Naturalmente, el alumno es un ser humano individual; sus iguales lo reconocen de acuerdo a sus gustos y comportamiento, distinto siempre del de los otros, y usan ese dato que está en la etiqueta, solamente para saber cómo llamarlo.
La etiqueta, en ese tiempo, no puede llegar nunca a ser un elemento discriminatorio, pero el problema de los chicos es que crecen y se convierten en adultos, con el resultado de que su capacidad de discernir se abre como un abanico de múltiples hojas o como un arco iris de difuso modo de combinación de colores, todo con la obligación impuesta por la sociedad de definir actitudes y opiniones todos los días y casi en todo momento.
Actualmente este tipo de diferenciación interesada se usa, sobre todo, en temas de política, actividad que debería ser -bien visto- la que haga que la vida de todos los ciudadanos y habitantes de un país sea lo más placentera posible.
Han redescubierto la importancia de las etiquetas y ahora, antes de decidir si apoyarán la iniciativa u opinión de alguien, buscarán determinar la pertenencia de aquél a algún grupo o –por lo general- partido político, convirtiéndose en tarea irritante no encontrarle vinculación que permita ponerle la, tan necesaria ahora, etiqueta.
En realidad las opiniones o iniciativas valen por sí, más que por quien las haya formulado.
No es imposible quitar del contacto entre personas y entidades las, ahora tan conflictivas, “etiquetas”, dado que no son siempre necesarias y que, muchas veces con mala intención, se aplican para relativizar una opinión que tiene valores para destacar (y más aún, aplicar), convirtiéndose así esa rotulación en un instrumento facilista para descalificar al emisor cuando no se tienen argumentos válidos para objetar la opinión efectuada.
Más todavía, no solo se puede sino que también en muchos casos se debe quitar esa etiqueta que, además, se ha puesto caprichosamente para dejar de analizar el punto debatido.
Este nuevo criterio de desidentificación (en realidad no lo es tanto) permitirá descubrir lo bueno que es desarrollar el pensamiento propio, lejano de la pertenencia a mensajes que llegan –y obligadamente- desde otras personas con alto cargo institucional.

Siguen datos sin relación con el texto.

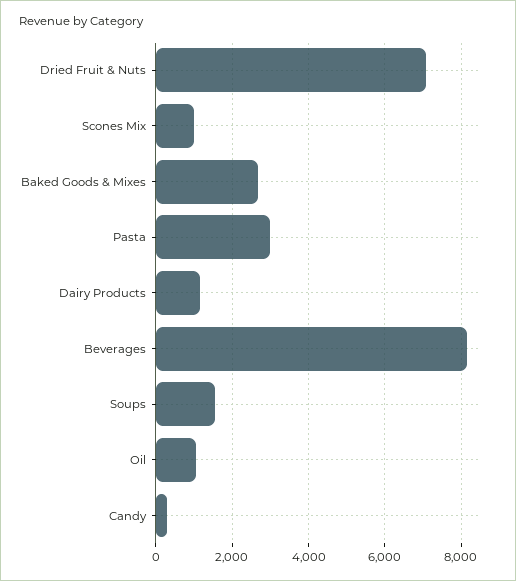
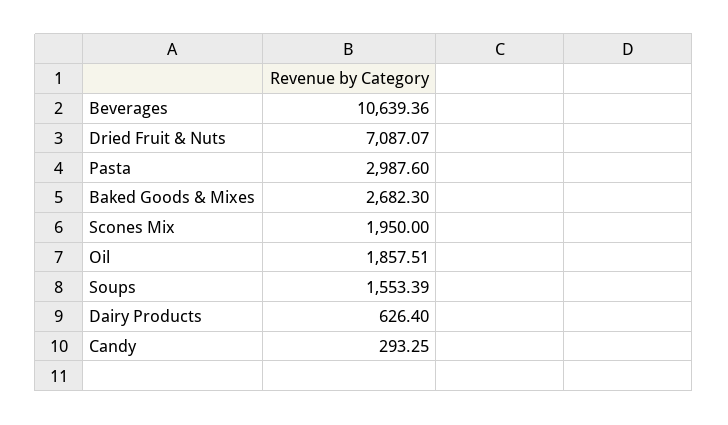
Scones Mix: 1000 -> 1950
Dairy Products: 1200 -> 626.4
Beverages: 8200 -> 10639.36
Oil: 1000 -> 1857.51

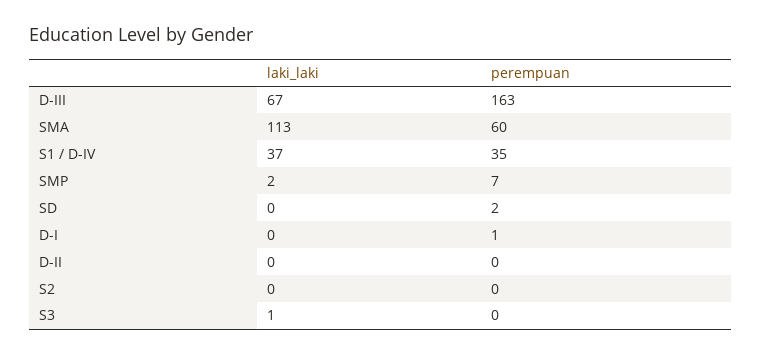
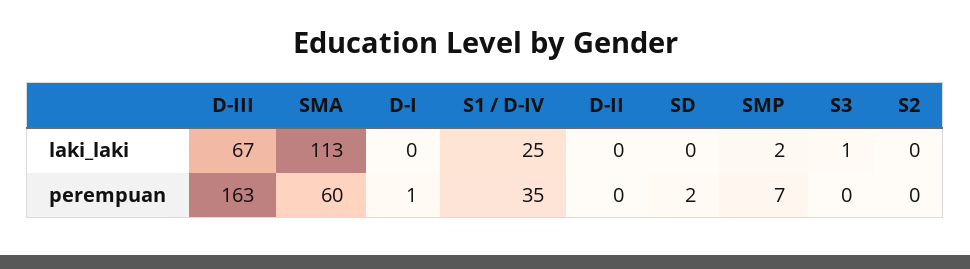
laki_laki, S1 / D-IV: 37 -> 25

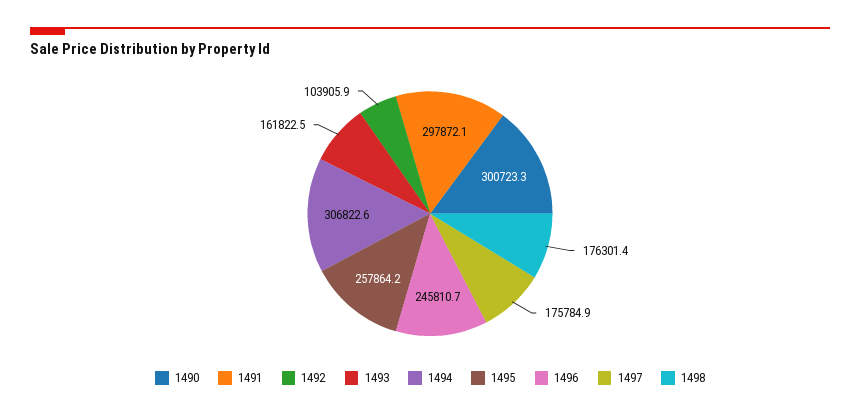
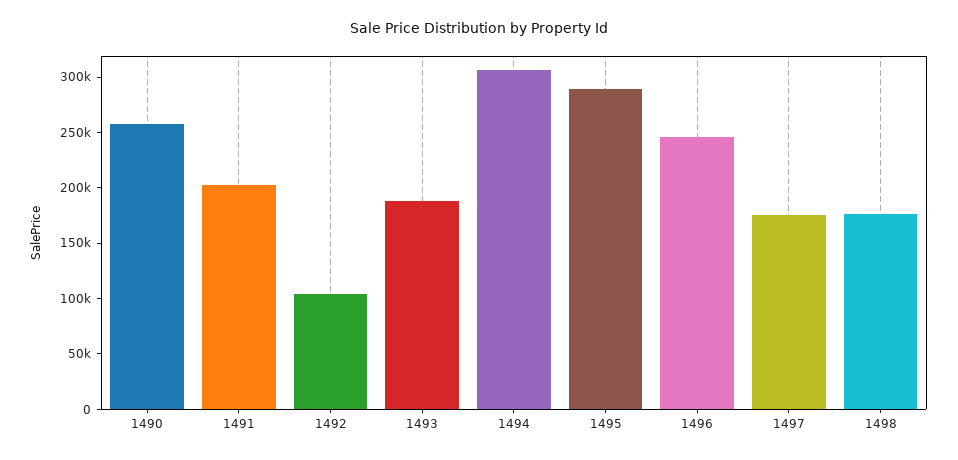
1490: 300723.3 -> 260000
1491: 297872.1 -> 200000
1493: 161822.5 -> 190000
1495: 257864.2 -> 290000

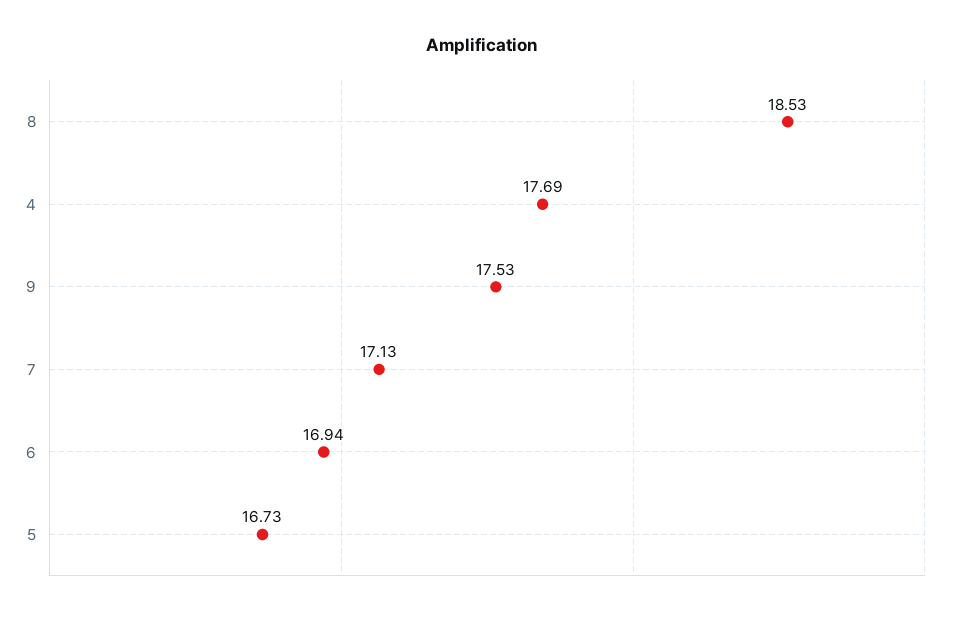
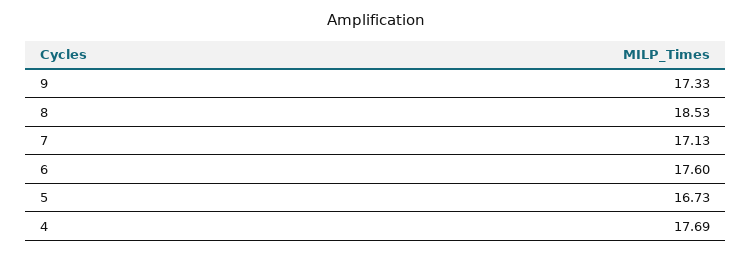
9: 17.53 -> 17.33
6: 16.94 -> 17.6

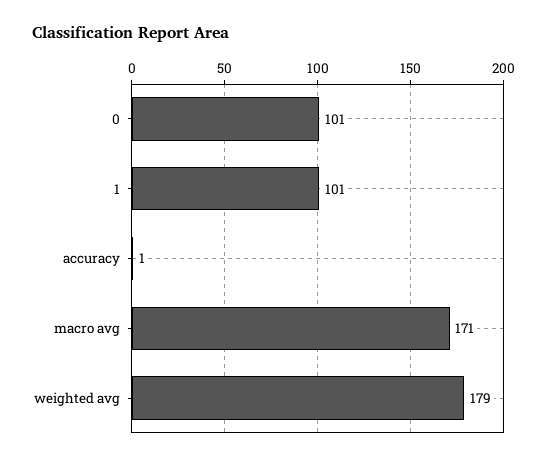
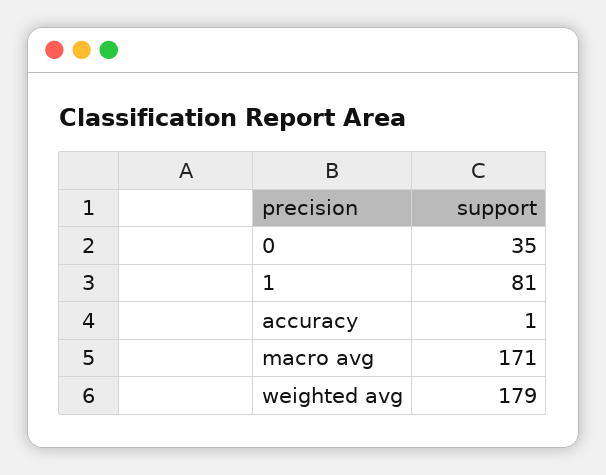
0: 101 -> 35
1: 101 -> 81

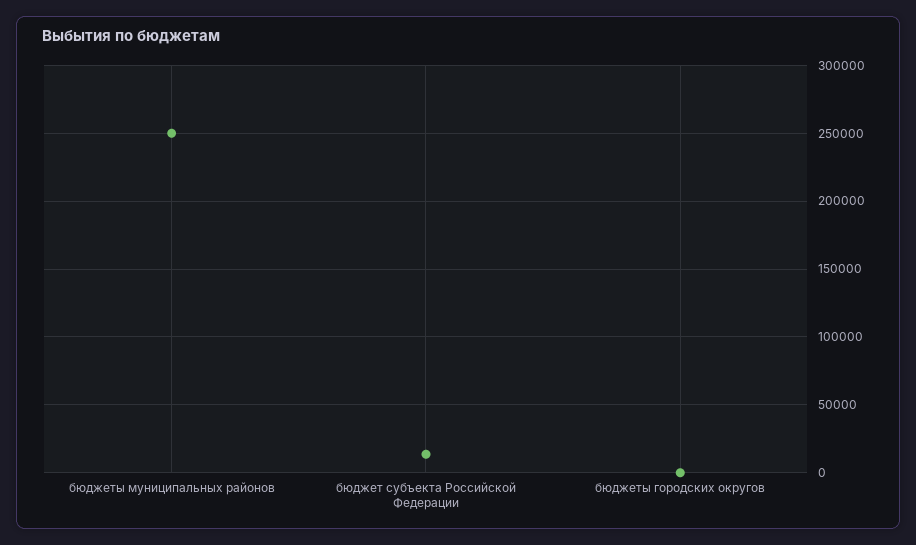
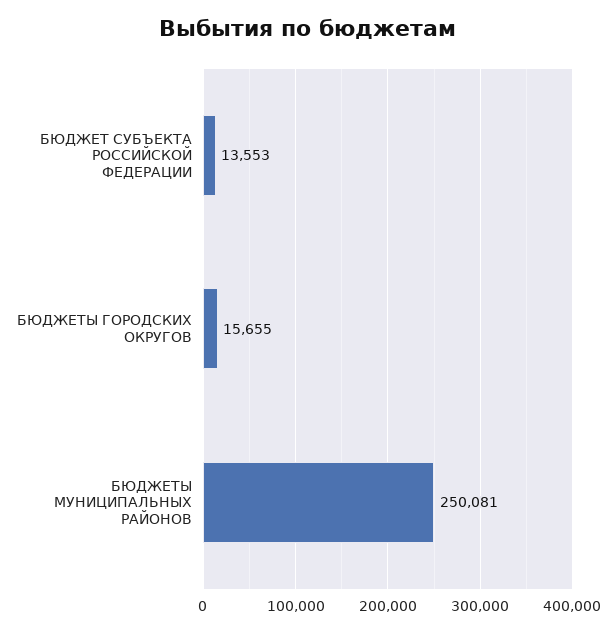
бюджеты городских округов: 0 -> 15655

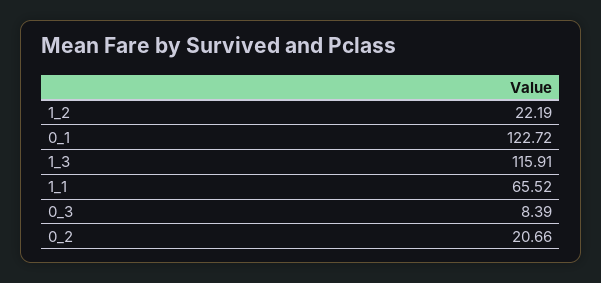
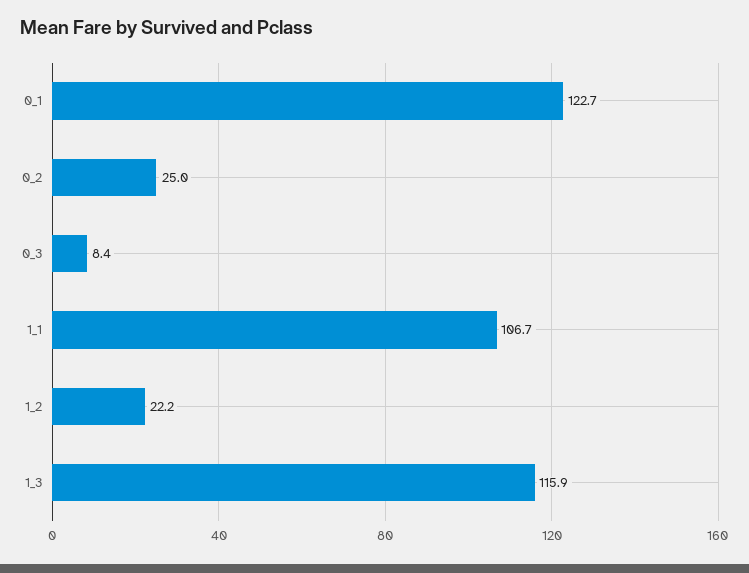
1_1: 65.52 -> 106.7
0_2: 20.66 -> 25

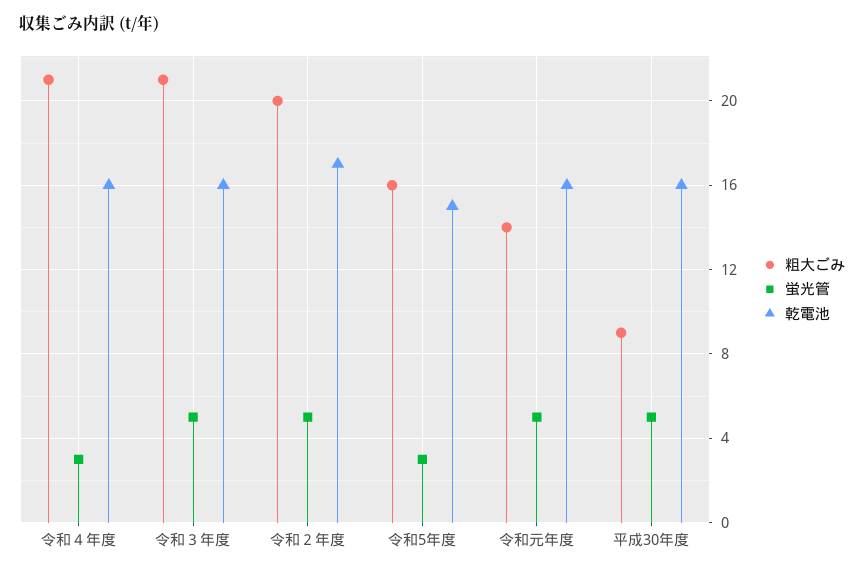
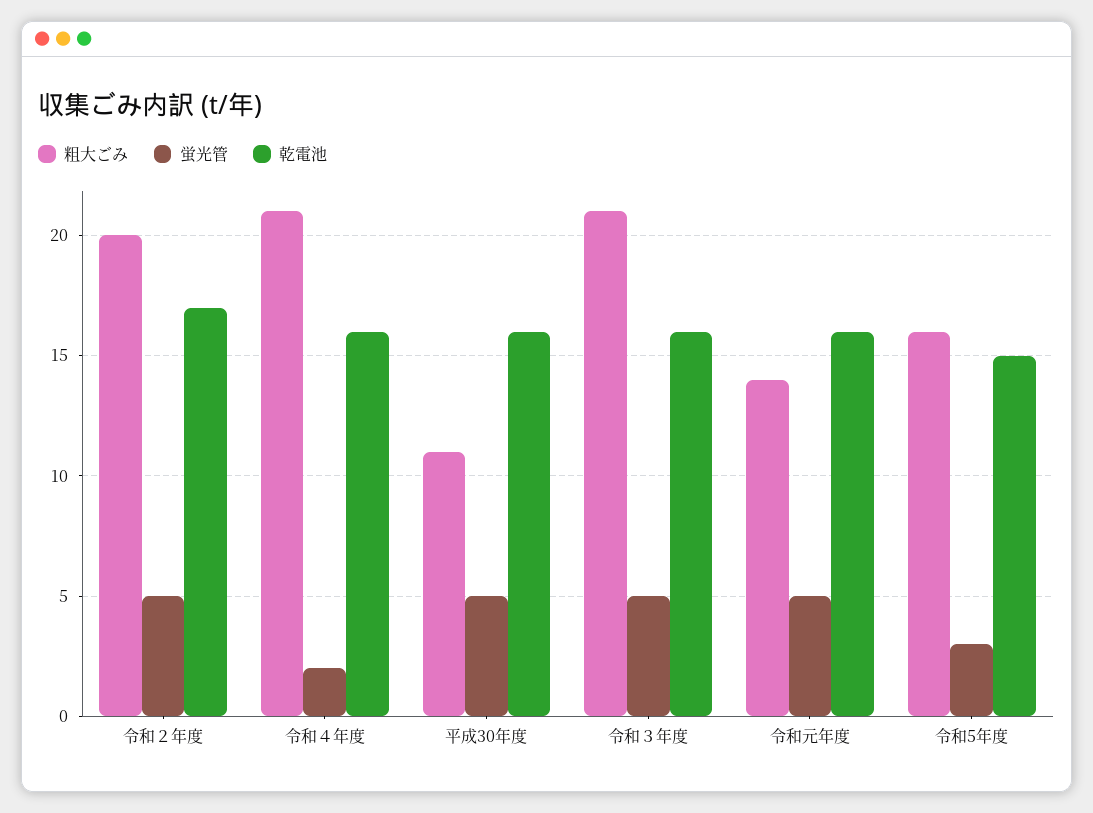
蛍光管, 令和４年度: 3 -> 2
粗大ごみ, 平成30年度: 9 -> 11

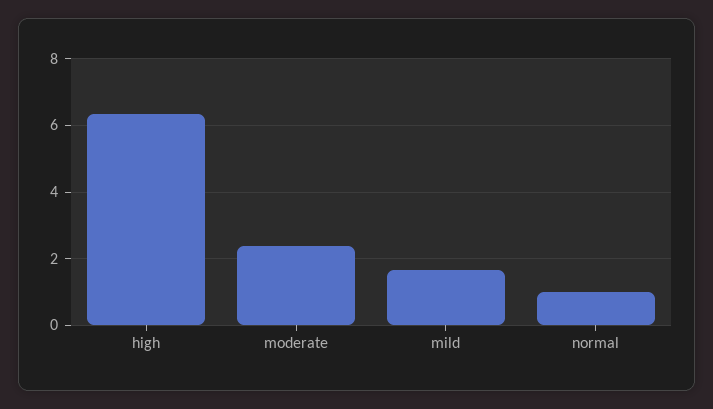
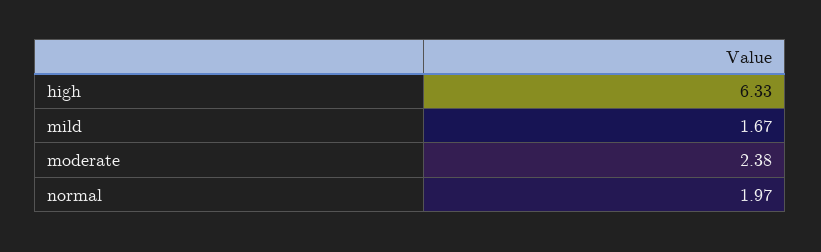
normal: 1 -> 1.97

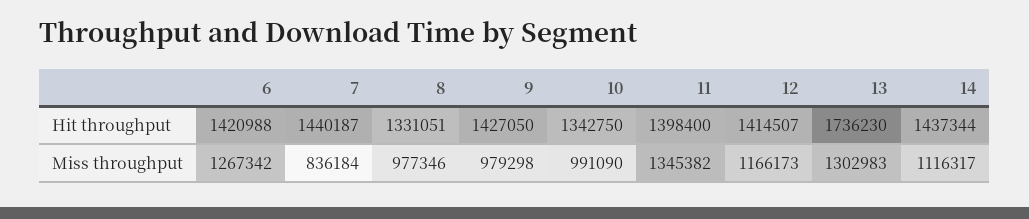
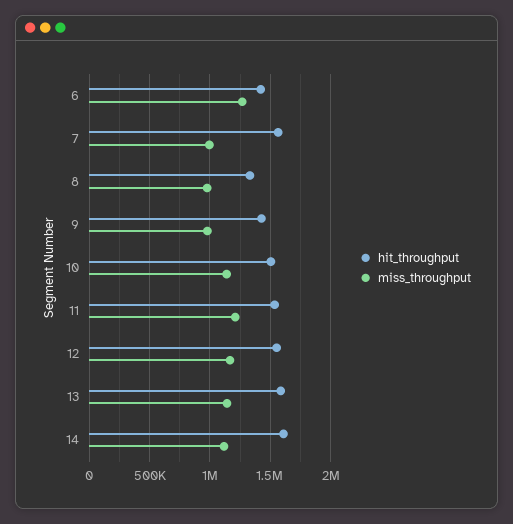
Hit throughput, 7: 1440187 -> 1550000
Hit throughput, 10: 1342750 -> 1500000
Hit throughput, 11: 1398400 -> 1550000
Hit throughput, 12: 1414507 -> 1550000
Hit throughput, 13: 1736230 -> 1600000
Hit throughput, 14: 1437344 -> 1600000
Miss throughput, 7: 836184 -> 1000000
Miss throughput, 10: 991090 -> 1150000
Miss throughput, 11: 1345382 -> 1200000
Miss throughput, 13: 1302983 -> 1150000

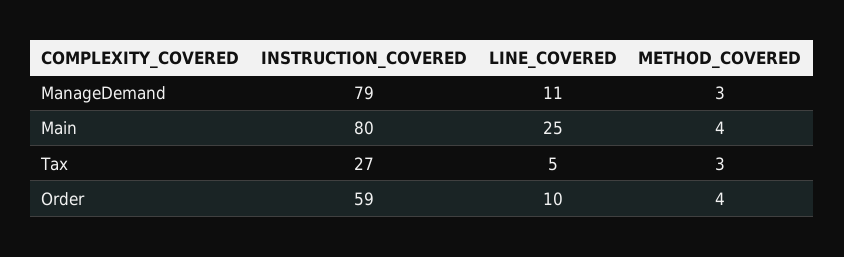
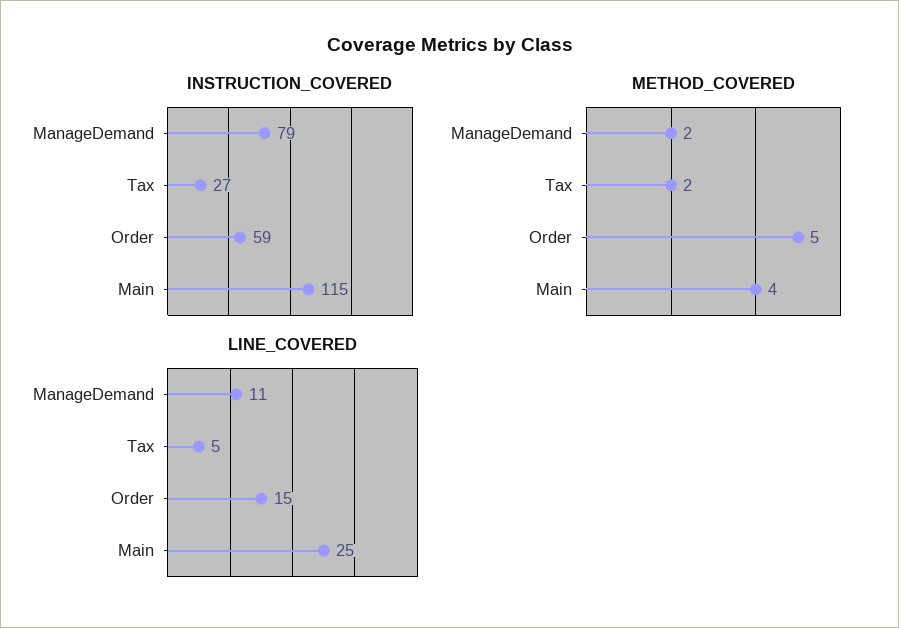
METHOD_COVERED, ManageDemand: 3 -> 2
INSTRUCTION_COVERED, Main: 80 -> 115
METHOD_COVERED, Tax: 3 -> 2
LINE_COVERED, Order: 10 -> 15
METHOD_COVERED, Order: 4 -> 5

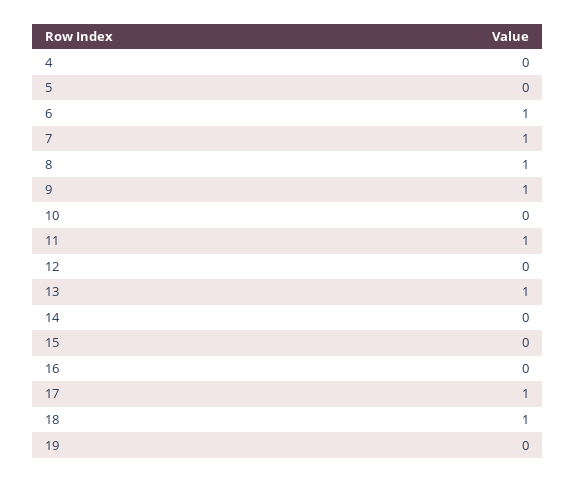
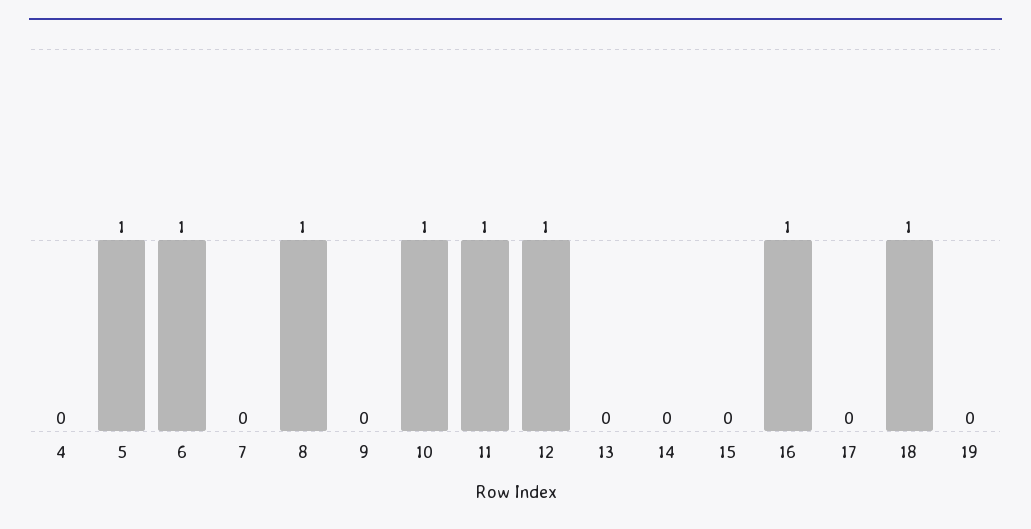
5: 0 -> 1
7: 1 -> 0
9: 1 -> 0
10: 0 -> 1
12: 0 -> 1
13: 1 -> 0
16: 0 -> 1
17: 1 -> 0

Quitar las etiquetas nunca será malo. Por el contrario, conseguirá que se entienda que las discusiones no se ganan imponiéndose a la otra parte y que es un triunfo en todo sentido que, aunque no se compartan, subsistan los diferentes puntos de vista. Una buena idea para etiqueta para esto que decimos podría ser la aceptación previa y análisis amplio, antes que la negativa predeterminada.
Se enriquecerán los debates, se eliminarán los mal llamados enemigos y se abrirá la puerta a que la relación entre seres que piensan, pueda llegar a generar bienestar.